- _WHAT THIS TASK INVOLVES_: Give every line of text in the material below as a JSON list of strings, one string per line, skipping blank lines. Leave the pictures out of the answer.
[DATA — start]
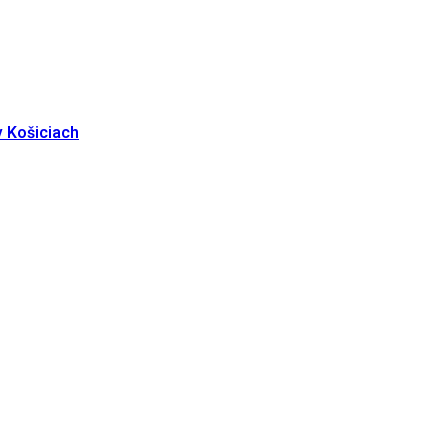
v Košiciach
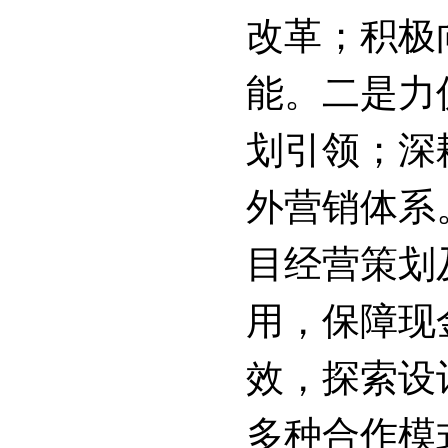
改革；积极
能。
二是
力
划引领；深
外营销体系
目经营策划
用，保障现
效，探索设
多种合作模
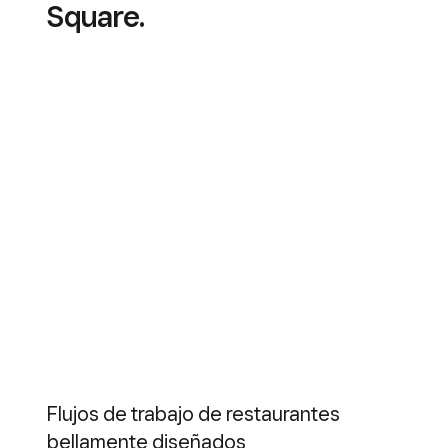
Square.
Flujos de trabajo de restaurantes
bellamente diseñados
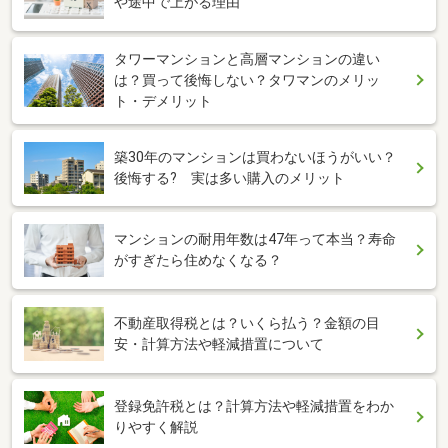
や途中で上がる理由
タワーマンションと高層マンションの違い
は？買って後悔しない？タワマンのメリッ
ト・デメリット
築30年のマンションは買わないほうがいい？
後悔する? 実は多い購入のメリット
マンションの耐用年数は47年って本当？寿命
がすぎたら住めなくなる？
不動産取得税とは？いくら払う？金額の目
安・計算方法や軽減措置について
登録免許税とは？計算方法や軽減措置をわか
りやすく解説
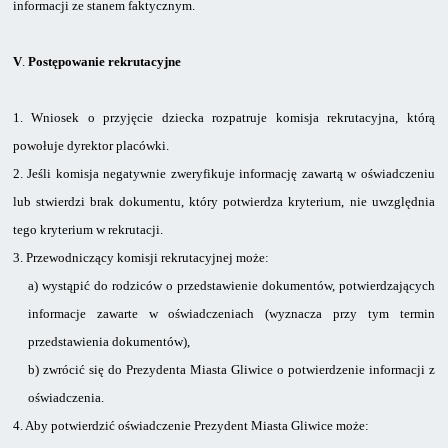
informacji ze stanem faktycznym.
V
.
Postępowanie rekrutacyjne
1.
Wniosek o przyjęcie dziecka rozpatruje komisja rekrutacyjna, którą
powołuje dyrektor placówki.
2.
Jeśli komisja negatywnie zweryfikuje informację zawartą w oświadczeniu
lub stwierdzi brak dokumentu, który potwierdza kryterium, nie uwzględnia
tego kryterium w rekrutacji.
3.
Przewodniczący komisji rekrutacyjnej może:
a)
wystąpić do rodziców o przedstawienie dokumentów, potwierdzających
informacje zawarte w oświadczeniach (wyznacza przy tym termin
przedstawienia dokumentów),
b)
zwrócić się do Prezydenta Miasta Gliwice o potwierdzenie informacji
z
oświadczenia.
4.
Aby potwierdzić oświadczenie Prezydent Miasta Gliwice może:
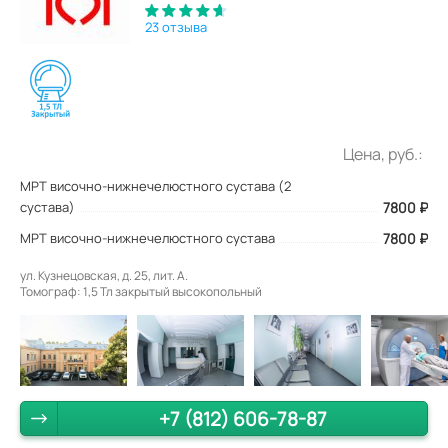
23 отзыва
Цена, руб.:
МРТ височно-нижнечелюстного сустава (2
сустава)
7800
₽
МРТ височно-нижнечелюстного сустава
7800 ₽
ул. Кузнецовская, д. 25, лит. А.
Томограф: 1,5 Тл закрытый высокопольный
+7 (812) 606-78-87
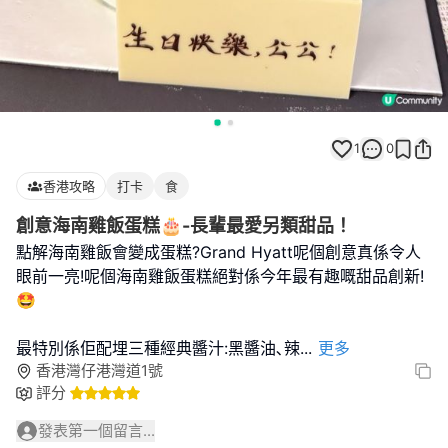
1
0
香港攻略
打卡
食
創意海南雞飯蛋糕🎂-長輩最愛另類甜品！
點解海南雞飯會變成蛋糕?Grand Hyatt呢個創意真係令人
眼前一亮!呢個海南雞飯蛋糕絕對係今年最有趣嘅甜品創新!
🤩
最特別係佢配埋三種經典醬汁:黑醬油､辣
...
更多
香港灣仔港灣道1號
評分
發表第一個留言...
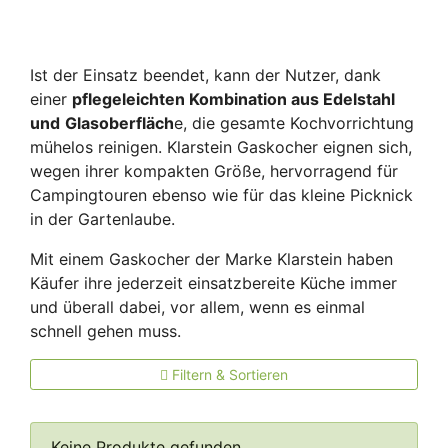
Ist der Einsatz beendet, kann der Nutzer, dank
einer
pflegeleichten Kombination aus Edelstahl
und
Glasoberfläch
e, die gesamte Kochvorrichtung
mühelos reinigen. Klarstein Gaskocher eignen sich,
wegen ihrer kompakten Größe, hervorragend für
Campingtouren ebenso wie für das kleine Picknick
in der Gartenlaube.
Mit einem Gaskocher der Marke Klarstein haben
Käufer ihre jederzeit einsatzbereite Küche immer
und überall dabei, vor allem, wenn es einmal
schnell gehen muss.
Filtern & Sortieren
Keine Produkte gefunden.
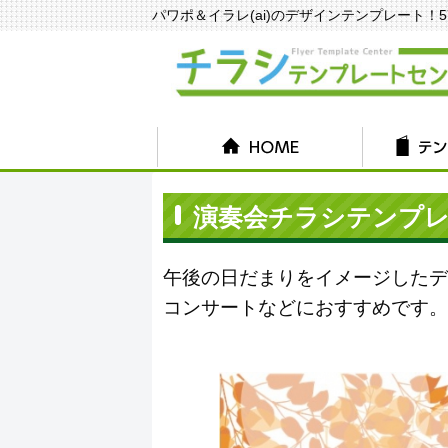
パワポ＆イラレ(ai)のデザインテンプレート！570種
演奏会チラシテンプレート
午後の日だまりをイメージしたデ
コンサートなどにおすすめです。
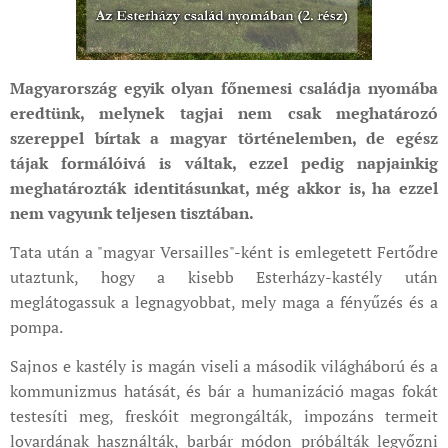
Magyarország egyik olyan főnemesi családja nyomába
eredtünk, melynek tagjai nem csak meghatározó
szereppel bírtak a magyar történelemben, de egész
tájak formálóivá is váltak, ezzel pedig napjainkig
meghatározták identitásunkat, még akkor is, ha ezzel
nem vagyunk teljesen tisztában.
Tata után a "magyar Versailles"-ként is emlegetett Fertődre
utaztunk, hogy a kisebb Esterházy-kastély után
meglátogassuk a legnagyobbat, mely maga a fényűzés és a
pompa.
Sajnos e kastély is magán viseli a második világháború és a
kommunizmus hatását, és bár a humanizáció magas fokát
testesíti meg, freskóit megrongálták, impozáns termeit
lovardának használták, barbár módon próbálták legyőzni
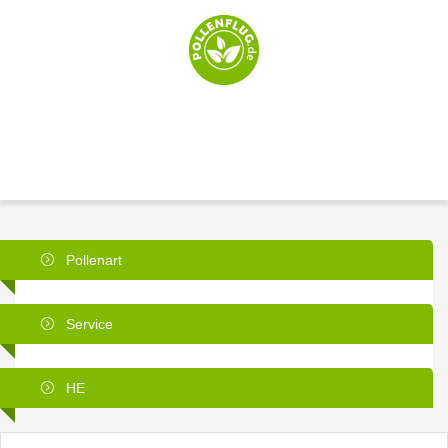
Pollenart
Service
HE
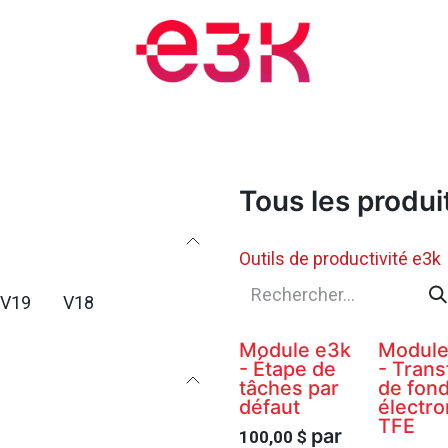
nts et formations
Blogue
Rendez-vous
À propos
Tous les produi
Outils de productivité e3k
V19
V18
Module e3k
Module
- Étape de
- Trans
tâches par
de fon
défaut
électro
TFE
par
100,00
$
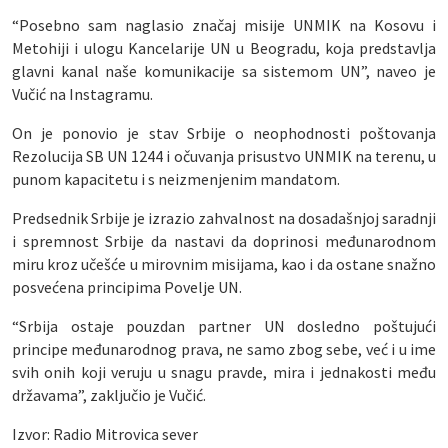
“Posebno sam naglasio značaj misije UNMIK na Kosovu i
Metohiji i ulogu Kancelarije UN u Beogradu, koja predstavlja
glavni kanal naše komunikacije sa sistemom UN”, naveo je
Vučić na Instagramu.
On je ponovio je stav Srbije o neophodnosti poštovanja
Rezolucija SB UN 1244 i očuvanja prisustvo UNMIK na terenu, u
punom kapacitetu i s neizmenjenim mandatom.
Predsednik Srbije je izrazio zahvalnost na dosadašnjoj saradnji
i spremnost Srbije da nastavi da doprinosi međunarodnom
miru kroz učešće u mirovnim misijama, kao i da ostane snažno
posvećena principima Povelje UN.
“Srbija ostaje pouzdan partner UN dosledno poštujući
principe međunarodnog prava, ne samo zbog sebe, već i u ime
svih onih koji veruju u snagu pravde, mira i jednakosti među
državama”, zaključio je Vučić.
Izvor: Radio Mitrovica sever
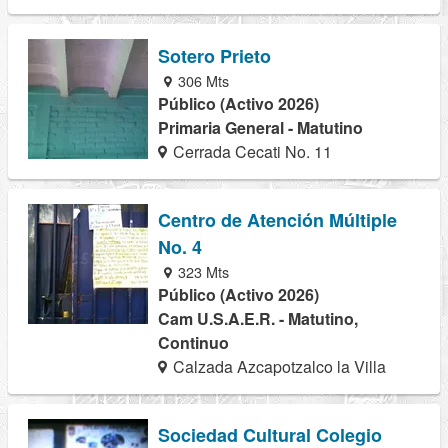
Sotero Prieto
306 Mts
Público (Activo 2026)
Primaria General - Matutino
Cerrada Cecati No. 11
Centro de Atención Múltiple
No. 4
323 Mts
Público (Activo 2026)
Cam U.S.A.E.R. - Matutino,
Continuo
Calzada Azcapotzalco la Villa
Sociedad Cultural Colegio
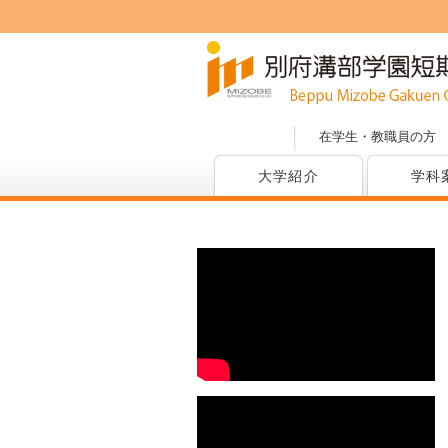
在学生・教職員の方
大学紹介
学科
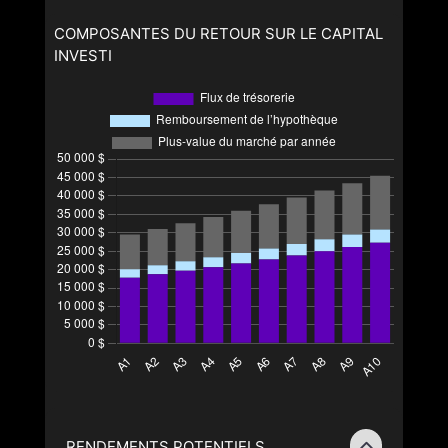
COMPOSANTES DU RETOUR SUR LE CAPITAL
INVESTI
RENDEMENTS POTENTIELS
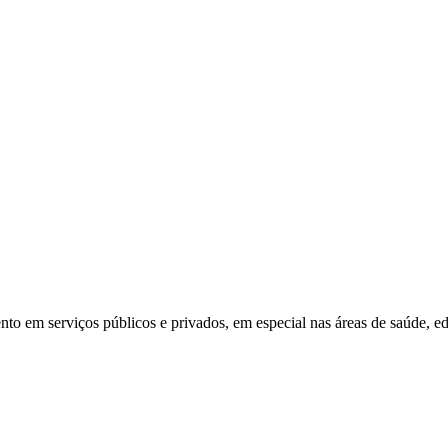
ento em serviços públicos e privados, em especial nas áreas de saúde, ed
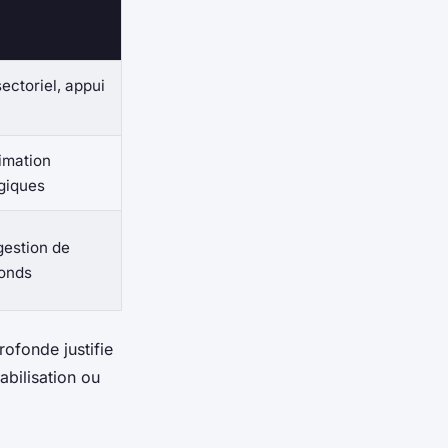
ctoriel, appui
nimation
égiques
gestion de
fonds
rofonde justifie
abilisation ou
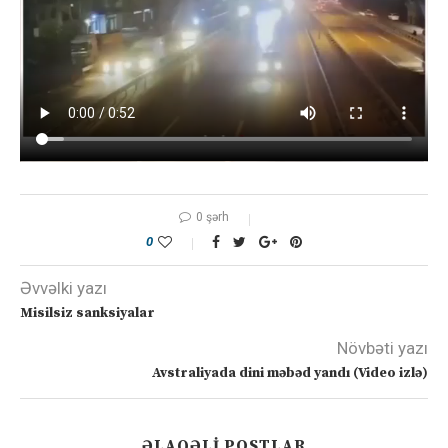
0 şərh
0
Əvvəlki yazı
Misilsiz sanksiyalar
Növbəti yazı
Avstraliyada dini məbəd yandı (Video izlə)
ƏLAQƏLI POSTLAR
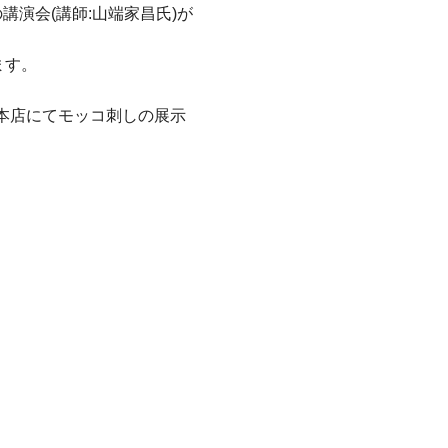
講演会(講師:山端家昌氏)が
ます。
行本店にてモッコ刺しの展示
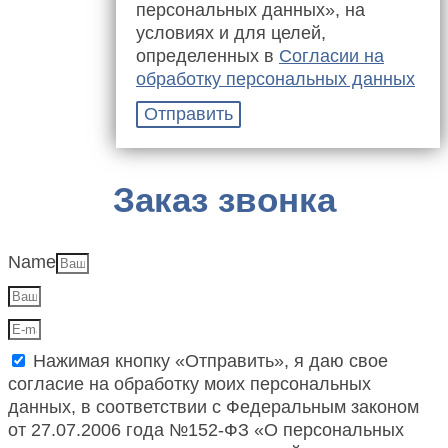
персональных данных», на
условиях и для целей,
определенных в
Согласии на
обработку персональных данных
Отправить
Заказ звонка
Name
Нажимая кнопку «Отправить», я даю свое
согласие на обработку моих персональных
данных, в соответствии с Федеральным законом
от 27.07.2006 года №152-ФЗ «О персональных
[DATA — finish]
- _EXPECTED ANSWER_:
[
  "v Košiciach",
  "改革；积极",
  "能。",
  "二是",
  "力",
  "划引领；深",
  "外营销体系",
  "目经营策划",
  "用，保障现",
  "效，探索设",
  "多种合作模",
  "Square.",
  "Flujos de trabajo de restaurantes",
  "bellamente diseñados",
  "や途中で上がる理由",
  "タワーマンションと高層マンションの違い",
  "は？買って後悔しない？タワマンのメリッ",
  "ト・デメリット",
  "築30年のマンションは買わないほうがいい？",
  "後悔する? 実は多い購入のメリット",
  "マンションの耐用年数は47年って本当？寿命",
  "がすぎたら住めなくなる？",
  "不動産取得税とは？いくら払う？金額の目",
  "安・計算方法や軽減措置について",
  "登録免許税とは？計算方法や軽減措置をわか",
  "りやすく解説",
  "informacji ze stanem faktycznym.",
  "V",
  ".",
  "Postępowanie rekrutacyjne",
  "1.",
  "Wniosek o przyjęcie dziecka rozpatruje komisja rekrutacyjna, którą",
  "powołuje dyrektor placówki.",
  "2.",
  "Jeśli komisja negatywnie zweryfikuje informację zawartą w oświadczeniu",
  "lub stwierdzi brak dokumentu, który potwierdza kryterium, nie uwzględnia",
  "tego kryterium w rekrutacji.",
  "3.",
  "Przewodniczący komisji rekrutacyjnej może:",
  "a)",
  "wystąpić do rodziców o przedstawienie dokumentów, potwierdzających",
  "informacje zawarte w oświadczeniach (wyznacza przy tym termin",
  "przedstawienia dokumentów),",
  "b)",
  "zwrócić się do Prezydenta Miasta Gliwice o potwierdzenie informacji",
  "z",
  "oświadczenia.",
  "4.",
  "Aby potwierdzić oświadczenie Prezydent Miasta Gliwice może:",
  "23 отзыва",
  "Цена, руб.:",
  "МРТ височно-нижнечелюстного сустава (2",
  "сустава)",
  "7800",
  "₽",
  "МРТ височно-нижнечелюстного сустава",
  "7800 ₽",
  "ул. Кузнецовская, д. 25, лит. А.",
  "Томограф: 1,5 Тл закрытый высокопольный",
  "+7 (812) 606-78-87",
  "1",
  "0",
  "香港攻略",
  "打卡",
  "食",
  "創意海南雞飯蛋糕🎂-長輩最愛另類甜品！",
  "點解海南雞飯會變成蛋糕?Grand Hyatt呢個創意真係令人",
  "眼前一亮!呢個海南雞飯蛋糕絕對係今年最有趣嘅甜品創新!",
  "🤩",
  "最特別係佢配埋三種經典醬汁:黑醬油､辣",
  "...",
  "更多",
  "香港灣仔港灣道1號",
  "評分",
  "發表第一個留言...",
  "Ist der Einsatz beendet, kann der Nutzer, dank",
  "einer",
  "pflegeleichten Kombination aus Edelstahl",
  "und",
  "Glasoberfläch",
  "e, die gesamte Kochvorrichtung",
  "mühelos reinigen. Klarstein Gaskocher eignen sich,",
  "wegen ihrer kompakten Größe, hervorragend für",
  "Campingtouren ebenso wie für das kleine Picknick",
  "in der Gartenlaube.",
  "Mit einem Gaskocher der Marke Klarstein haben",
  "Käufer ihre jederzeit einsatzbereite Küche immer",
  "und überall dabei, vor allem, wenn es einmal",
  "schnell gehen muss.",
  "Filtern & Sortieren",
  "Keine Produkte gefunden.",
  "パワポ＆イラレ(ai)のデザインテンプレート！570種",
  "演奏会チラシテンプレート",
  "午後の日だまりをイメージしたデ",
  "コンサートなどにおすすめです。",
  "Magyarország egyik olyan főnemesi családja nyomába",
  "eredtünk, melynek tagjai nem csak meghatározó",
  "szereppel bírtak a magyar történelemben, de egész",
  "tájak formálóivá is váltak, ezzel pedig napjainkig",
  "meghatározták identitásunkat, még akkor is, ha ezzel",
  "nem vagyunk teljesen tisztában.",
  "Tata után a \"magyar Versailles\"-ként is emlegetett Fertődre",
  "utaztunk, hogy a kisebb Esterházy-kastély után",
  "meglátogassuk a legnagyobbat, mely maga a fényűzés és a",
  "pompa.",
  "Sajnos e kastély is magán viseli a második világháború és a",
  "kommunizmus hatását, és bár a humanizáció magas fokát",
  "testesíti meg, freskóit megrongálták, impozáns termeit",
  "lovardának használták, barbár módon próbálták legyőzni",
  "Pollenart",
  "Service",
  "HE",
  "nts et formations",
  "Blogue",
  "Rendez-vous",
  "À propos",
  "Tous les produi",
  "Outils de productivité e3k",
  "V19",
  "V18",
  "Module e3k",
  "Module",
  "- Étape de",
  "- Trans",
  "tâches par",
  "de fon",
  "défaut",
  "électro",
  "TFE",
  "par",
  "100,00",
  "$",
  "“Posebno sam naglasio značaj misije UNMIK na Kosovu i",
  "Metohiji i ulogu Kancelarije UN u Beogradu, koja predstavlja",
  "glavni kanal naše komunikacije sa sistemom UN”, naveo je",
  "Vučić na Instagramu.",
  "On je ponovio je stav Srbije o neophodnosti poštovanja",
  "Rezolucija SB UN 1244 i očuvanja prisustvo UNMIK na terenu, u",
  "punom kapacitetu i s neizmenjenim mandatom.",
  "Predsednik Srbije je izrazio zahvalnost na dosadašnjoj saradnji",
  "i spremnost Srbije da nastavi da doprinosi međunarodnom",
  "miru kroz učešće u mirovnim misijama, kao i da ostane snažno",
  "posvećena principima Povelje UN.",
  "“Srbija ostaje pouzdan partner UN dosledno poštujući",
  "principe međunarodnog prava, ne samo zbog sebe, već i u ime",
  "svih onih koji veruju u snagu pravde, mira i jednakosti među",
  "državama”, zaključio je Vučić.",
  "Izvor: Radio Mitrovica sever",
  "Sotero Prieto",
  "306 Mts",
  "Público (Activo 2026)",
  "Primaria General - Matutino",
  "Cerrada Cecati No. 11",
  "Centro de Atención Múltiple",
  "No. 4",
  "323 Mts",
  "Público (Activo 2026)",
  "Cam U.S.A.E.R. - Matutino,",
  "Continuo",
  "Calzada Azcapotzalco la Villa",
  "Sociedad Cultural Colegio",
  "在学生・教職員の方",
  "大学紹介",
  "学科",
  "COMPOSANTES DU RETOUR SUR LE CAPITAL",
  "INVESTI",
  "RENDEMENTS POTENTIELS",
  "ento em serviços públicos e privados, em especial nas áreas de saúde, ed",
  "ctoriel, appui",
  "nimation",
  "égiques",
  "gestion de",
  "fonds",
  "rofonde justifie",
  "abilisation ou",
  "0 şərh",
  "0",
  "Əvvəlki yazı",
  "Misilsiz sanksiyalar",
  "Növbəti yazı",
  "Avstraliyada dini məbəd yandı (Video izlə)",
  "ƏLAQƏLI POSTLAR",
  "講演会(講師:山端家昌氏)が",
  "ます。",
  "行本店にてモッコ刺しの展示",
  "персональных данных», на",
  "условиях и для целей,",
  "определенных в",
  "Согласии на",
  "обработку персональных данных",
  "Отправить",
  "Заказ звонка",
  "Name",
  "Нажимая кнопку «Отправить», я даю свое",
  "согласие на обработку моих персональных",
  "данных, в соответствии с Федеральным законом",
  "от 27.07.2006 года №152-ФЗ «О персональных"
]